Ich formuliere bewusst vorsichtig an dieser Stelle; denn bisher kenne ich nur Presseerklärungen über die Eckpunkte, auf die sich das Bundeskabinett in Berlin geeinigt hat. Ich kenne noch keinen Gesetzentwurf. Ich sehe ihm aber mit einer gewissen Spannung entgegen. Es gibt die üblichen Befürchtungen von allen Seiten, wir haben sie heute hier auch gehört.

Die einen sagen, es ist bürokratisch, es ist gar nicht nötig, und überhaupt seien die Frauen teilweise selbst schuld, weil sie die falschen Berufe wählen und weil sie sich für Teilzeit entscheiden. Das haben wir in dieser Form von der FDP heute gehört.

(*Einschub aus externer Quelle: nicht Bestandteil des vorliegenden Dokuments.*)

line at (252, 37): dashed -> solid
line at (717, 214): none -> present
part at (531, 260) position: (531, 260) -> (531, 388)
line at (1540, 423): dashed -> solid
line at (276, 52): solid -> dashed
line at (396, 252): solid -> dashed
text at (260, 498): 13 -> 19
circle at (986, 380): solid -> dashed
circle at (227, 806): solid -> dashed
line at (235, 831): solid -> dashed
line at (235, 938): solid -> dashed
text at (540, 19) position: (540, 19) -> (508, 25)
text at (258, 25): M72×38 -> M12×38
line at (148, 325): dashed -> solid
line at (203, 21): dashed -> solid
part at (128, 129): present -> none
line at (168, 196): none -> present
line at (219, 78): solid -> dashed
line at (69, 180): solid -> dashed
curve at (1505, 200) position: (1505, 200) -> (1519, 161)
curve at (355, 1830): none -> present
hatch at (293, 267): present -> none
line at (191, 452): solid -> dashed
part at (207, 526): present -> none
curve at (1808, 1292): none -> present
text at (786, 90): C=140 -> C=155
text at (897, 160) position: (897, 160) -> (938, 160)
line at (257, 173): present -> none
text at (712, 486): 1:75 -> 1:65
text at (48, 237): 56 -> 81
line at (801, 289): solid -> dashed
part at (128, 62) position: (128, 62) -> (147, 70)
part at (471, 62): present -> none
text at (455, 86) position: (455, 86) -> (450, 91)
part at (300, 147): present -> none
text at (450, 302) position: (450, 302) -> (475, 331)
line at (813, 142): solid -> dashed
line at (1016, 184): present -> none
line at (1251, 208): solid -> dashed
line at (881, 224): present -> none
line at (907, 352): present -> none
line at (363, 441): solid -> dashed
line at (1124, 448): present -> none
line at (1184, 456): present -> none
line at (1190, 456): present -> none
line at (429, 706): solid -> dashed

Auf der anderen Seite gibt es die Menschen, die sagen: Es geht längst nicht weit genug. Es müsste viel mehr gemacht werden. Es fehlt noch viel zu viel. Der Schritt ist zu kurz. Es fehlt auch noch ein Verbandsklagerecht. Die Diskussion kennen wir auch aus Hessen.

Von daher haben wir noch ein großes Spannungsfeld, wie der Gesetzentwurf am langen Ende aussehen wird.

Aber, meine Damen und Herren, wie auch immer er aussehen wird, er schickt ein wichtiges Signal. Dieses Signal heißt: Die Politik will künftig nicht mehr dulden, dass es diese Lohnungleichheit gibt. – Das befördert eine öffentliche Debatte darüber und ein Bewusstsein, dass es nicht sein kann und nicht sein darf, dass Frauen weniger als Männer verdienen. Dieses Bewusstsein ist fast wichtiger als ein Gesetz; denn man kann nicht alles verordnen und in Gesetze schreiben. Von daher ist es gut, dass es diesen Gesetzentwurf gibt und dass die Debatte darüber endlich stärker in den öffentlichen Raum getragen wird. – Ich danke Ihnen.

(Beifall bei dem BÜNDNIS 90/DIE GRÜNEN und der CDU)

Vielen Dank, Frau Erfurth. – Das Wort hat der Sozialminister. Herr Minister Grüttner, bitte.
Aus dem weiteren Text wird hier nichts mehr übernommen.